There are 400 billion birds in this world.
Every one of them came from an egg
.
If you could see me. If you were near.
This, I would say.
Here.
This is the apartment that does not belong to me. This is where I’ve come to. Florence, Italy. Santa Croce. The second floor off Verrazzano. These are the windows in the front and the windows in the back and the long grainy planks in between. This is what the owners, the Vitales, left behind: Their smell (mothballs, glue, tomato paste). Their winter coats and boots (bear backs and houndstooth). Their razors, creams, and gallon bleaches, their yellow butter tubs and Kool-Aid-colored flasks and wide-bottomed drinking glasses from which the ivy grows. Up the walls, across the picture frames, over a bridge of thumbtacks, that ivy grows.
See? I would say.
Here.
It is night. A piano moans.

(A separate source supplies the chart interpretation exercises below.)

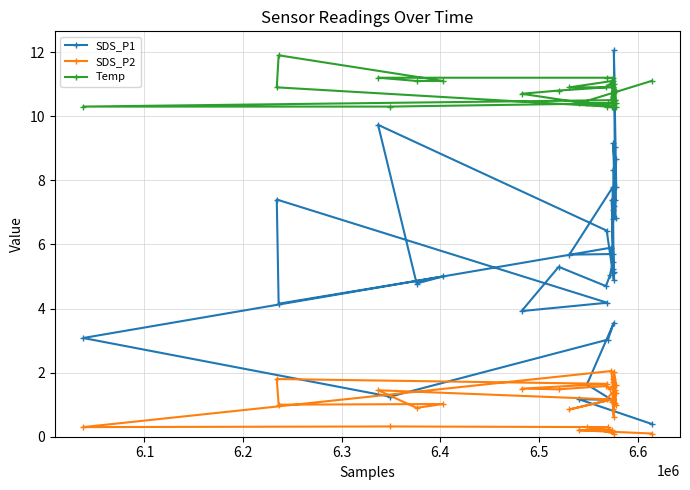

What is the value of the SDS_P2 point at the 28th from the left?

1.7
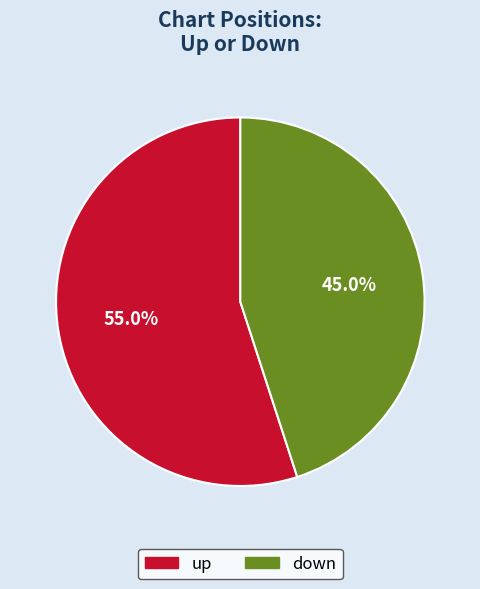

Approximately how many times larger is the value at up compared to down?

1.2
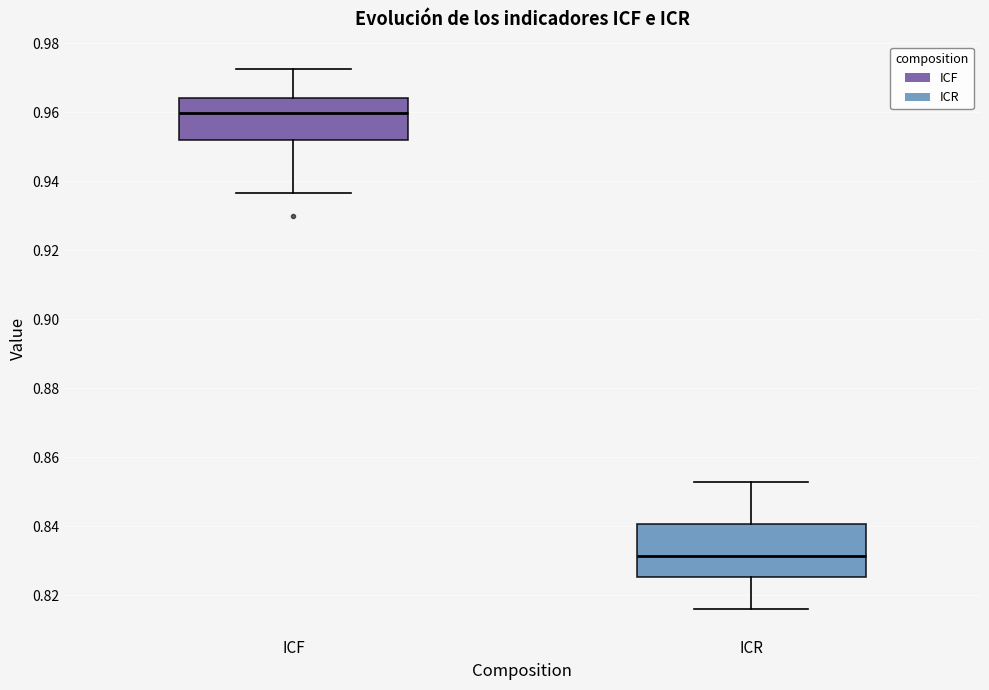

Which box is the tallest, from its lower edge to its upper edge?

ICR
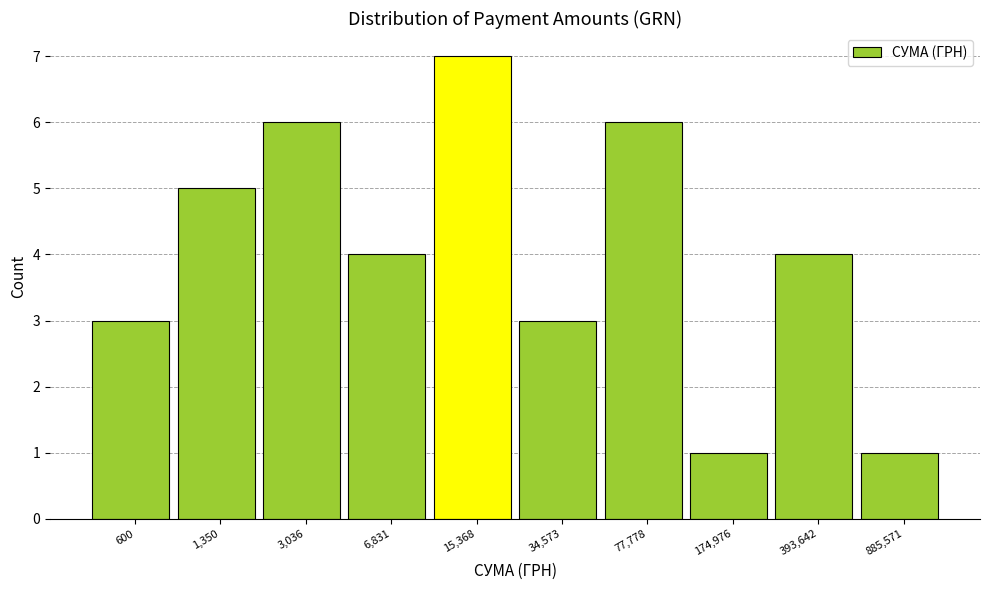

Reading left to right, transcribe all the data shown in this chart.

600=3	1,350=5	3,036=6	6,831=4	15,368=7	34,573=3	77,778=6	174,976=1	393,642=4	885,571=1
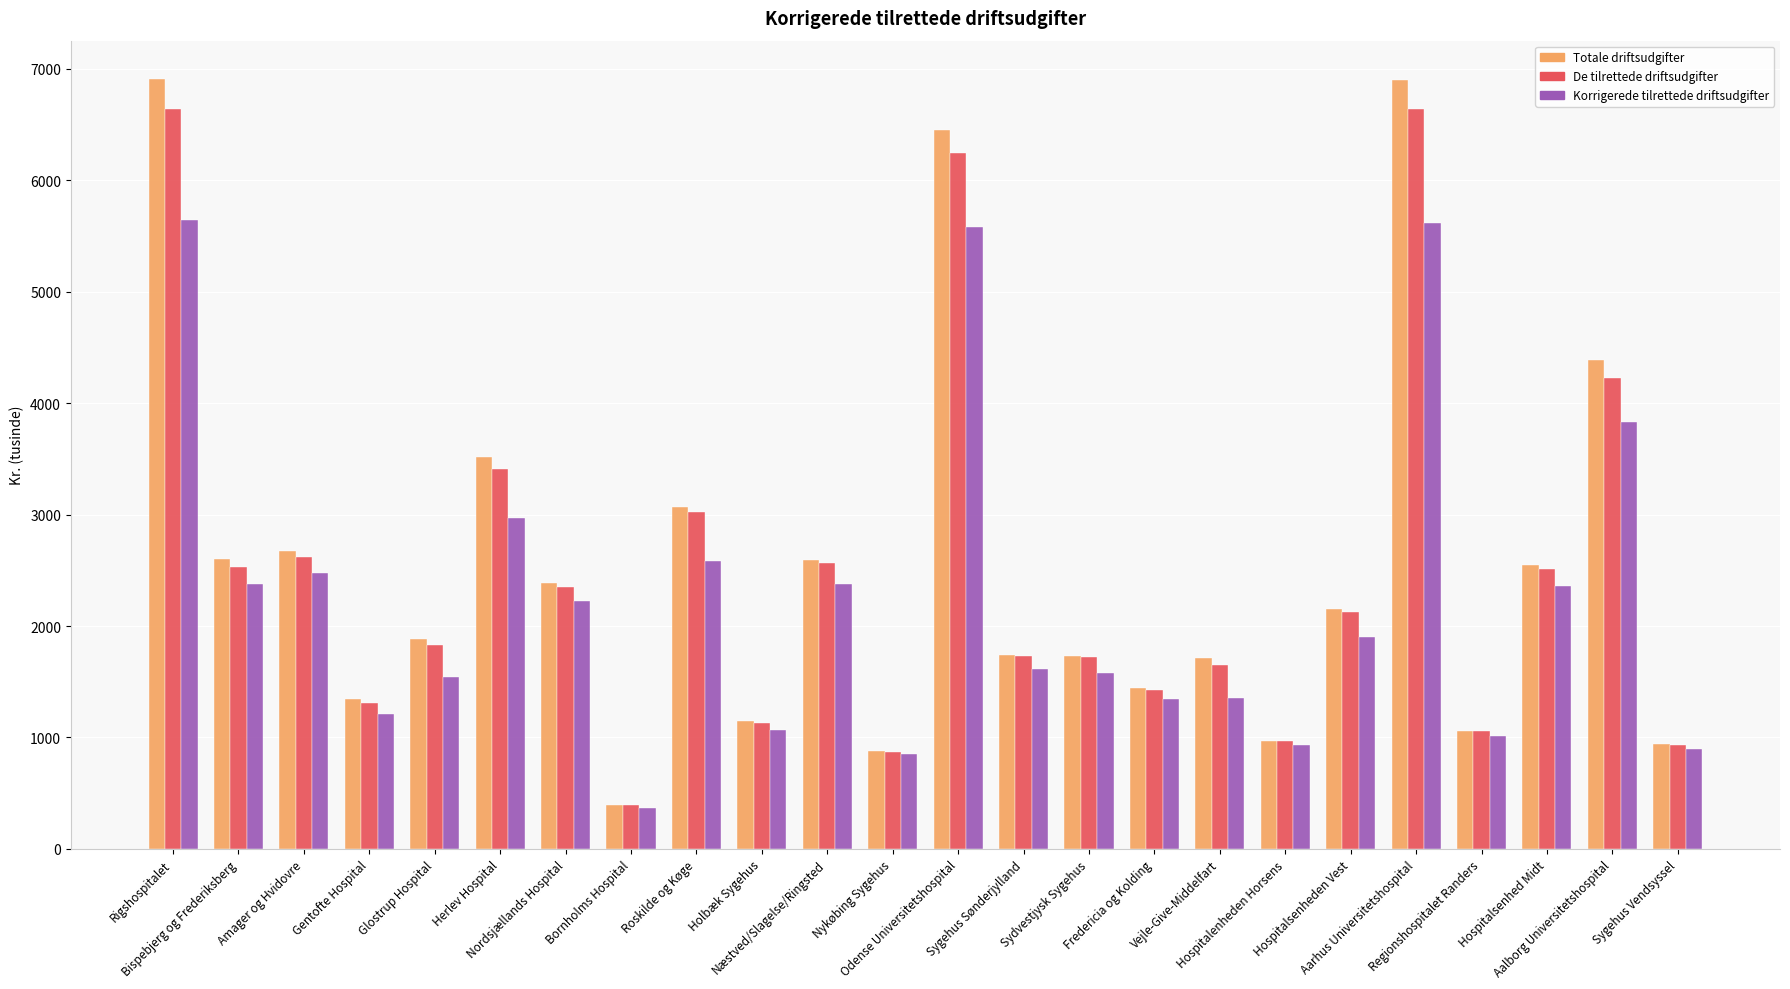

Rank the series by their maximum value, from lowest to highest.

Korrigerede tilrettede driftsudgifter, De tilrettede driftsudgifter, Totale driftsudgifter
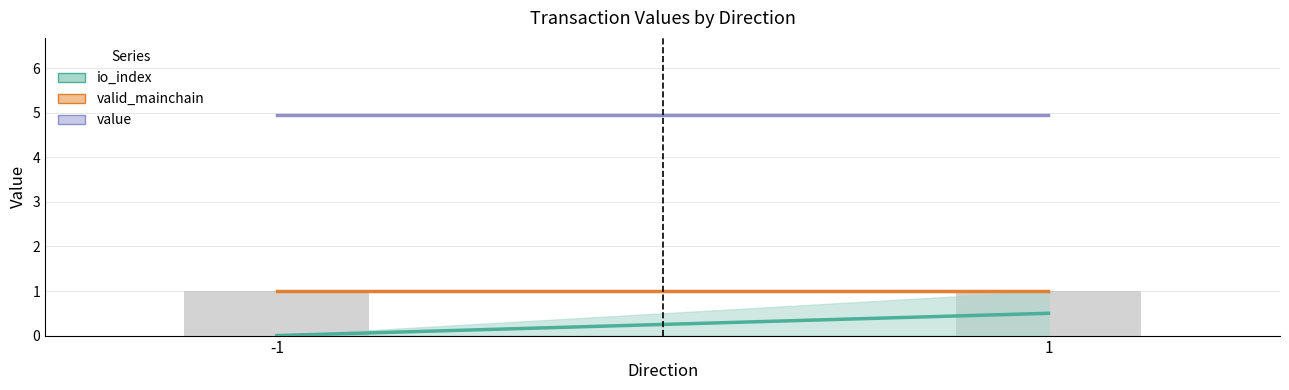

Is it true that io_index equals 0.4 at 1?

False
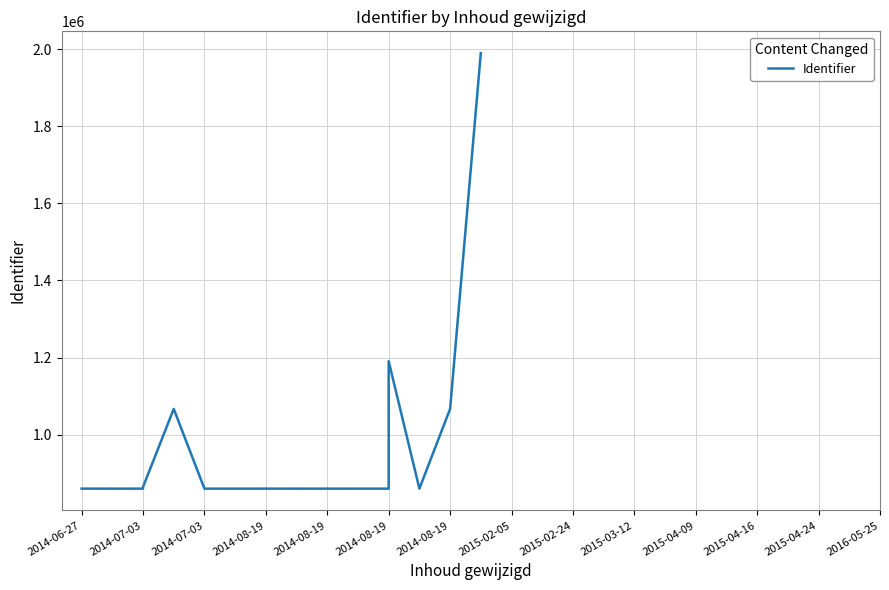

How many distinct data groups are displayed?

1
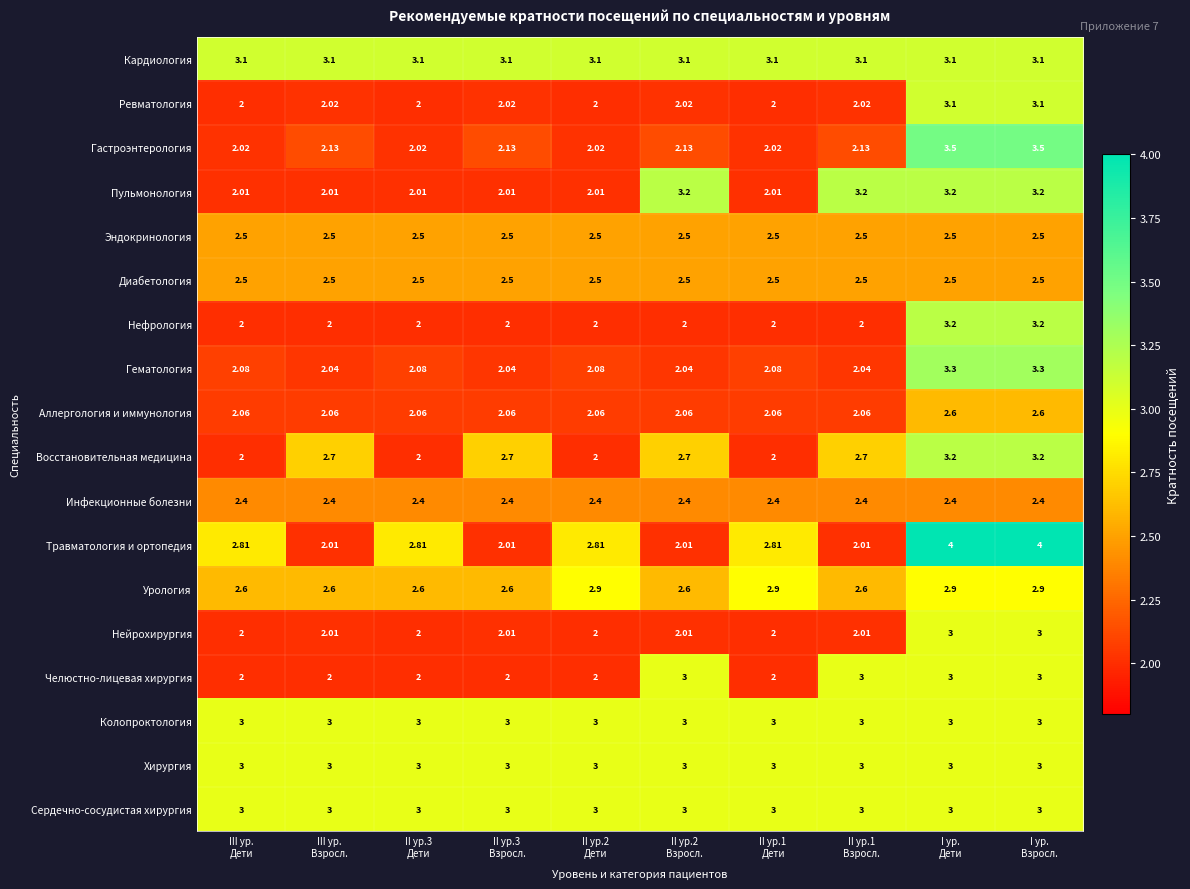

Which series has the largest total across all categories?

Кардиология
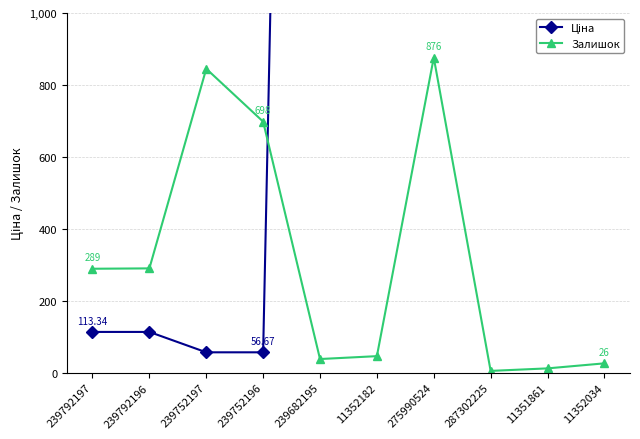

How many values in the Ціна series exceed 5636?

4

In the apartment above, someone lights a sweet cigarette. Puff clouds. Down in the alley behind the
restaurant, the waiters smoke, and the cooks share a jug, and one of the restaurant girls is dancing in tall silver shoes. The moon is a lantern; I reach. Over the sill. Into the ashy air. Into the sound of that girl dancing.
Shhhhh. Be very still.
It is early September. Across the ocean, in West Philadelphia, it is not morning yet. In her round room, in the Victorian twin, my best friend, Maggie, is sleeping. The cats and dogs and the kids are sleeping, and the birds are sleeping, their heads on the pillows of their backs, their beaks tucked into their feather warmth, their ears alert, their wings ready.
Danger
.
Thoughts in a circle.
The moon out of reach.
There is a ship of stolen things. See?
There
. On the top bunk of the borrowed bed. Up the squat ladder and among the Barbie-pink sheets that no one sleeps in for now. An olive felt hat. A broken kaleidoscope. Those scarves they sell for three euros each in the stalls of San Lorenzo. Nuts and bolts and rope and thread and the larger half of a cracked doorknob. A sheaf of bark and a skirt of lichen and the jewels and sometimes (I can’t help it) their satin pillows. Glass beads. Paper stamps. The garlic chains that hang from the hooks at the Sant’Ambrogio Market. The rosaries at tourist shops. The braided cords of leather. The hard things and the soft things.
I took them.
I had to.
Don’t judge me.
I lean into the night and the moon. I lean out and away from the borrowed room—the little-girl drawers, the little-girl chairs, the bottom bunk where sometimes I lie, curled on my side, trying to think my way out of this fix, out of me. Once I dropped a pencil. It rolled across the floor and disappeared beneath the heating grille. I needed the pencil. Got down on my knees. Found a tiny locked diary, no key.